Not wanting to be that guy, I set out in 2023 to find an alternative. That quest started with hiring a personal coach to help me work through my job options. At that point, it had been over 20 years since I needed a resume and the rules for finding a job had dramatically changed. I also attended an annual conference called Small Giants. The theme of that conference stemmed from the work of Bo Burlingham and his book by the same name. At that event, I met business leaders from around the globe that were not only running successful businesses, but more importantly, they were deriving purposeful business results. It was in those rainy few days in Detroit last May that I also discovered the Entrepreneurial Operating System called EOS. My fate was sealed, with the help of my coach defining my ideal career path and the knowledge that some companies truly script their purpose and pathway to success, I was on a mission to find and join that type of company. At 58-years-old, I was not ready to "sunset" my career. I was always a growth-oriented entrepreneur, and I wanted another shot to grow a company.
That shot came with America's Best Restaurants. I could not possibly tell their story better than ABR's founder and visionary, Matt Plapp. Tomorrow, I embark on my next business adventure and the writing of the next chapter in my life. With any luck, this new position will give me the inspiration to finish the book I started last year on how to grow businesses.
I am walking away from a comfortable position to a new opportunity. I am taking 45 years of restaurant and financial management experience and “laying it on the line.” I make those career move out of pure excitement and not fear.
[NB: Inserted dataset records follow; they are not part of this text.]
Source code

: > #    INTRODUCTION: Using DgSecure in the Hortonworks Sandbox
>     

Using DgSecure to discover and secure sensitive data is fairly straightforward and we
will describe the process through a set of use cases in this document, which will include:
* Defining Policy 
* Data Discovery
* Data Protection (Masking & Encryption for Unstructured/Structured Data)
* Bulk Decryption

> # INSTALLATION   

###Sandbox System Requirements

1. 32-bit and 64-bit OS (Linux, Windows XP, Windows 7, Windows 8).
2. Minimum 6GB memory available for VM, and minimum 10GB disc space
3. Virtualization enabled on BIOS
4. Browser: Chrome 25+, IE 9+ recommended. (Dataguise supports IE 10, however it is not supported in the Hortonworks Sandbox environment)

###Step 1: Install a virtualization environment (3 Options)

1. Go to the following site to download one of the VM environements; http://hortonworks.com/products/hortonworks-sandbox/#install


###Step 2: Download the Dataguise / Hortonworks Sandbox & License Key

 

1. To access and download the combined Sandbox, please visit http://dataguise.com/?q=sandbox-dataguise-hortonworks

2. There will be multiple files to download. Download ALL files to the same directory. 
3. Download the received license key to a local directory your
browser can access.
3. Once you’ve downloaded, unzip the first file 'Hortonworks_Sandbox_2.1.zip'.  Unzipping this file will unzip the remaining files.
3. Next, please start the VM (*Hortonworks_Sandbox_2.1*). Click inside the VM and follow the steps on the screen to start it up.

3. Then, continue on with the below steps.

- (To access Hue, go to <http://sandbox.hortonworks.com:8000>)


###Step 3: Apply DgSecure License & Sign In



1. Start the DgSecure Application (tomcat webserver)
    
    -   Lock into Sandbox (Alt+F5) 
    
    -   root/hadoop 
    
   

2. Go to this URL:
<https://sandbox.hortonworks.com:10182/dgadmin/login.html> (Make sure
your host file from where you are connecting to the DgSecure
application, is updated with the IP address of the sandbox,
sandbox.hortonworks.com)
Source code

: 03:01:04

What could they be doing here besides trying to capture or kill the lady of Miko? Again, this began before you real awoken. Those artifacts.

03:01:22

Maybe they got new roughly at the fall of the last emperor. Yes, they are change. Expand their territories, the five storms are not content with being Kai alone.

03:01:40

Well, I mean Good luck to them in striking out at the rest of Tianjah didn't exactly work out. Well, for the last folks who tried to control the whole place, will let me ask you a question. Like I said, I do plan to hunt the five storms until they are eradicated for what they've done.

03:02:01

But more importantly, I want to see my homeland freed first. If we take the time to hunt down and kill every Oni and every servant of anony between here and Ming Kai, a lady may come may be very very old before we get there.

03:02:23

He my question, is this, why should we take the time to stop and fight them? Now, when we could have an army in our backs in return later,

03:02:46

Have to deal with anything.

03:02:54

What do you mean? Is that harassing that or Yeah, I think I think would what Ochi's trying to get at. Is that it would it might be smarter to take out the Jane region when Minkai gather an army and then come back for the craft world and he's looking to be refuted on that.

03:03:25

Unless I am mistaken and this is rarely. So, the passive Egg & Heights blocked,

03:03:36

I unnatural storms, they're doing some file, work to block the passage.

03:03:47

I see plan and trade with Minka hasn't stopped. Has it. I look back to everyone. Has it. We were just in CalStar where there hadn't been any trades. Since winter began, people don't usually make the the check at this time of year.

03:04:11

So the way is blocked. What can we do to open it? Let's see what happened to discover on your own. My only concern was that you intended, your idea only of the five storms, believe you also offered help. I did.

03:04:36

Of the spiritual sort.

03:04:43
Fear, I learned when I got sober 16 years ago, is a wasted emotion and unchecked, caused me to make bad decisions. I move forward to this new chapter in my career with confidence that this is the right place and right time to help others. My primary goal, when I wrote , Restaurant Management, the Myth, the Magic, the Math, was to help restaurant professional become successful. At Nova Restaurant Group, I got to practice on ten restaurants and over 800 tremendous team members. At America's Best Restaurants, I will be able to expand those lists to thousands of restaurants and millions of people.
Thank you, readers, for following and supporting me on my journey of discovery. Having an audience for my weekly writing means more to me than you will ever know. Your sharing my work and comments are greatly appreciated.
What an incrdible journey and inspiring one.
Can't wait what coming from you.
Congrats on the move Bruce.
It was so clear when I heard you speak to Derek about menu engineering how talented you are and the unique, team style, practical approaches you bring to restaurants.
Can’t wait to see how you impact this lucky organization!